Company culture “is an ongoing priority that needs to be revisited from time to time based on how your organization is changing,” said Crockett. And sometimes, the company culture that made sense when you were a lean team of five isn’t the right culture to support a team of 5,000. If you want to facilitate your team’s best work, you need to be willing to adapt your culture as necessary.

“Review the company culture on an ongoing basis...to determine what changes, if any, might be needed,” recommended Wood.

For example, if your original company culture was extremely flexible and you allowed employees to work on their own schedules, as you grow, you may find that inconsistent schedules are making it harder for teams to get things done, leading to frustration among staff and managers. In this instance, instituting a more synchronous work schedule might make more sense for your growing team.

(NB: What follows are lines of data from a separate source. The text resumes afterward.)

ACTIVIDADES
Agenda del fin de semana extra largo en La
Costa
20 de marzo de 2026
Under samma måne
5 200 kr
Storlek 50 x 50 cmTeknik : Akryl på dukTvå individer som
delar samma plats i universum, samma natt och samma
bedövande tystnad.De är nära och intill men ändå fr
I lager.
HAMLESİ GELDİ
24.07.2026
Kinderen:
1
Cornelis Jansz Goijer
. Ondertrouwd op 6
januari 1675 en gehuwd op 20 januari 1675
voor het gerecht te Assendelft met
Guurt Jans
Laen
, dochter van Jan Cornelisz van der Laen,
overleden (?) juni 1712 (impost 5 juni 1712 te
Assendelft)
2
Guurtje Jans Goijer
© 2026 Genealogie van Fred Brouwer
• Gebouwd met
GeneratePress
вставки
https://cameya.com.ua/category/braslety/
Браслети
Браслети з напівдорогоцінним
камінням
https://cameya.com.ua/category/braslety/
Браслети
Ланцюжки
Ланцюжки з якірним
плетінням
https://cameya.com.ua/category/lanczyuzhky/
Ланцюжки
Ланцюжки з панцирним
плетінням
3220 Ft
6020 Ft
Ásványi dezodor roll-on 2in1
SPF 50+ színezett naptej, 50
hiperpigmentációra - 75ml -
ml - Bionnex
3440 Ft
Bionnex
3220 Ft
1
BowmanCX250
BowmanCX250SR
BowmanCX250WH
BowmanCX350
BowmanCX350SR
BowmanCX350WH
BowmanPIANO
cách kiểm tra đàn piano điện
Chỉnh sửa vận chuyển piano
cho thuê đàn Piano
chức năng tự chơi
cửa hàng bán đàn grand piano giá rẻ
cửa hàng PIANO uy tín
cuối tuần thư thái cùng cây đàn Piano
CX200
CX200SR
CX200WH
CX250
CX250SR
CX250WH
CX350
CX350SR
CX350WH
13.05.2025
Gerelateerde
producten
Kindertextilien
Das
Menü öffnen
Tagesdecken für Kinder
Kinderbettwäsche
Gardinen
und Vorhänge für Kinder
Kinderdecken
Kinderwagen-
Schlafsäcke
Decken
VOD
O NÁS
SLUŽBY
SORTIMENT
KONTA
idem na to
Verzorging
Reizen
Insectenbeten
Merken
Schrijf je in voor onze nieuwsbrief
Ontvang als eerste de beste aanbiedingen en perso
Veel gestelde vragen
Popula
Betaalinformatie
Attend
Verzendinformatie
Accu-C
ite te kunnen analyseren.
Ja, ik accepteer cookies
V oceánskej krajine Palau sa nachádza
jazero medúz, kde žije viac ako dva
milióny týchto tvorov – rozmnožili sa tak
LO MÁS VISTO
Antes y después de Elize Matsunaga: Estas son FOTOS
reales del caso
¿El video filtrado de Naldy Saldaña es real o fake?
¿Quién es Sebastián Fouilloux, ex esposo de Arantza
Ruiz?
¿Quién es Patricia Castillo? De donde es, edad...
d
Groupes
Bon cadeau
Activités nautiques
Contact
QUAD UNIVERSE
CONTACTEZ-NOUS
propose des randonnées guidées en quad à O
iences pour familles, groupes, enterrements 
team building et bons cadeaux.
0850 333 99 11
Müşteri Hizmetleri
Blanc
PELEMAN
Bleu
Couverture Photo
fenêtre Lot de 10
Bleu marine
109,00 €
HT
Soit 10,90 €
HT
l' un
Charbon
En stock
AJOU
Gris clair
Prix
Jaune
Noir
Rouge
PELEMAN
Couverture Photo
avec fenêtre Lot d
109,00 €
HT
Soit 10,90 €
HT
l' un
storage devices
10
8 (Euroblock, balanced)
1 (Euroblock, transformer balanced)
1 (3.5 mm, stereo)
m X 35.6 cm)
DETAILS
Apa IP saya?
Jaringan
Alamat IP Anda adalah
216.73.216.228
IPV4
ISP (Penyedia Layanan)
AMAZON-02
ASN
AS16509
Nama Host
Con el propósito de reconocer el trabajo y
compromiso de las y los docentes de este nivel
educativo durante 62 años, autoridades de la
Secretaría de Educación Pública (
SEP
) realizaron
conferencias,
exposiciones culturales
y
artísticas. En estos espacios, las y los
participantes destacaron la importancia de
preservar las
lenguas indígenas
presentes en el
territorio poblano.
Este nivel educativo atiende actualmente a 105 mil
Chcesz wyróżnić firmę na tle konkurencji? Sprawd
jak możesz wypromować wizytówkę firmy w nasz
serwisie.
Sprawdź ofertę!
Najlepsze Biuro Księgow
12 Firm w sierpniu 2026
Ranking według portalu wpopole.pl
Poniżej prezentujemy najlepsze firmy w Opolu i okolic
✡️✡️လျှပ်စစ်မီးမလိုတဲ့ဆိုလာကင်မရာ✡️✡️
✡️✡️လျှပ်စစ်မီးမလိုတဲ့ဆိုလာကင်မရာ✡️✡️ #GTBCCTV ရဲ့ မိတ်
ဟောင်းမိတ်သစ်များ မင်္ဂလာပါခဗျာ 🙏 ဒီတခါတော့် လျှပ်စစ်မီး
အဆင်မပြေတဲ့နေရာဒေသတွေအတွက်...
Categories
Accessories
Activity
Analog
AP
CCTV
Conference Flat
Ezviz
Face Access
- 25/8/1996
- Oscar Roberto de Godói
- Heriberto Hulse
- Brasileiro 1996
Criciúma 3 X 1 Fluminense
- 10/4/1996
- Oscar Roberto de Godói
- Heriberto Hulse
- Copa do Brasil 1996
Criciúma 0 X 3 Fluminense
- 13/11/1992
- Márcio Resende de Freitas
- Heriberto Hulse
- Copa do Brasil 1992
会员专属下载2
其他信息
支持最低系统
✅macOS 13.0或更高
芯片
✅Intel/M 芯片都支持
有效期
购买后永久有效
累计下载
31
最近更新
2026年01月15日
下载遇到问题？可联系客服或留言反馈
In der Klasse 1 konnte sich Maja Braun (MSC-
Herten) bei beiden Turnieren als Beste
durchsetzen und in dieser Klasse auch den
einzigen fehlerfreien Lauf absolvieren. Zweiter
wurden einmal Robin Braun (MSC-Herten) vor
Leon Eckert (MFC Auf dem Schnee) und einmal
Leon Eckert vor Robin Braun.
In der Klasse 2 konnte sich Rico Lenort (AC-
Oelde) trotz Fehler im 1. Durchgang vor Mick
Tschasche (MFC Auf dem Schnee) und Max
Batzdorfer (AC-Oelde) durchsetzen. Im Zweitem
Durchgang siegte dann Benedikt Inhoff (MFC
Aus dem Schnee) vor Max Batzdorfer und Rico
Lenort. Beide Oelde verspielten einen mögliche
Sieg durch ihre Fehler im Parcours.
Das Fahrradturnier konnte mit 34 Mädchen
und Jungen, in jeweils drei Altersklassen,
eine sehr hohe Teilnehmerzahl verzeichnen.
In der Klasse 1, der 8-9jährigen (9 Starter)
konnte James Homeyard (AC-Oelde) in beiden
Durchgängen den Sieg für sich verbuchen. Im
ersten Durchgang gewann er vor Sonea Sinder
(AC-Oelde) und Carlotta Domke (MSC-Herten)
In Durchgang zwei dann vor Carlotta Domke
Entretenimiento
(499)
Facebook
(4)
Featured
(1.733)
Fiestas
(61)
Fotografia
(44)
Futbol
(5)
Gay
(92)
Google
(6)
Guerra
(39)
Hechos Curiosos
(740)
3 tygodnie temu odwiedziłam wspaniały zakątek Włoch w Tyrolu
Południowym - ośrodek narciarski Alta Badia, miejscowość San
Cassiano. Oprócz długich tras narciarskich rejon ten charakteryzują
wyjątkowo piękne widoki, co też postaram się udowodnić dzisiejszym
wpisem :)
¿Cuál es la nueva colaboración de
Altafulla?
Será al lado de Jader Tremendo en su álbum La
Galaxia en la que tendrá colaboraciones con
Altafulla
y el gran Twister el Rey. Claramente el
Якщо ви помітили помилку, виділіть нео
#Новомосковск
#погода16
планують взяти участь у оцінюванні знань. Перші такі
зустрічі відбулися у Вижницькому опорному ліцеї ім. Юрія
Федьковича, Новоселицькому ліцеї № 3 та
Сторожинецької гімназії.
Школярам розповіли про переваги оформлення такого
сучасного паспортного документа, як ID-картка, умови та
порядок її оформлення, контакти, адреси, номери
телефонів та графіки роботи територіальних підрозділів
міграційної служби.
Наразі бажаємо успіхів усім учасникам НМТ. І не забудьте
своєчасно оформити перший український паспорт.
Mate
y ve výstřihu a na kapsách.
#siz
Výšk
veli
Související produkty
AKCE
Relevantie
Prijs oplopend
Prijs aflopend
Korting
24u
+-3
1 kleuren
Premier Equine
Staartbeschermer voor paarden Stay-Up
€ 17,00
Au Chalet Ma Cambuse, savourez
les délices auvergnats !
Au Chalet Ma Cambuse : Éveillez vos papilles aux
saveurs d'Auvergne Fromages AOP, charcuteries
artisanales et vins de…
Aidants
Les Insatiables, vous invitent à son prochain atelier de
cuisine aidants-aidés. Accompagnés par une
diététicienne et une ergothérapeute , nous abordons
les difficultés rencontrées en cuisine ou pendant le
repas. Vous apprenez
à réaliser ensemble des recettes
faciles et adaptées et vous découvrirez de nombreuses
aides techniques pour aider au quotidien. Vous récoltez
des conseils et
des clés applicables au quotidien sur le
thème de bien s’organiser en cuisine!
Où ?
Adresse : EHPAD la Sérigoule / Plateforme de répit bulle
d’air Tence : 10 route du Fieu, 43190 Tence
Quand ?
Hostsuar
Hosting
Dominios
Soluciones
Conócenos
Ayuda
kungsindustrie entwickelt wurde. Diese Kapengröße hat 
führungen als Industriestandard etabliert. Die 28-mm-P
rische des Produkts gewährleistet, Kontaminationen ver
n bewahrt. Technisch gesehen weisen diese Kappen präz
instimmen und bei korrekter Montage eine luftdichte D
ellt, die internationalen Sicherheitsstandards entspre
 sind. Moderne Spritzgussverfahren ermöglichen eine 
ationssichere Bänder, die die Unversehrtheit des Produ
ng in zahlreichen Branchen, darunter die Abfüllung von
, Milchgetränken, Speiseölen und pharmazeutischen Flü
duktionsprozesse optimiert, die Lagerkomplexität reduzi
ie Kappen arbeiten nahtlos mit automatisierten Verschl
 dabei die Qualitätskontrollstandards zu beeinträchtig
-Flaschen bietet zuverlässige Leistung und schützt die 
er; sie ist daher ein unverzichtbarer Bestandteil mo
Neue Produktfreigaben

Your organization is going to change and evolve as it grows, and if you want your company culture to best support your employees, you need to be willing to let your culture change and evolve, too.



Growth is exciting and leads to many new opportunities, but it can also come at a very real cost to your culture — a foundational element of your organization — if it’s not taken into consideration and tended to as your business grows, scales, and evolves. But implementing these simple but effective strategies will help you keep your company’s culture going strong, no matter how many new employees you add to your team or how large or fast your organization expands.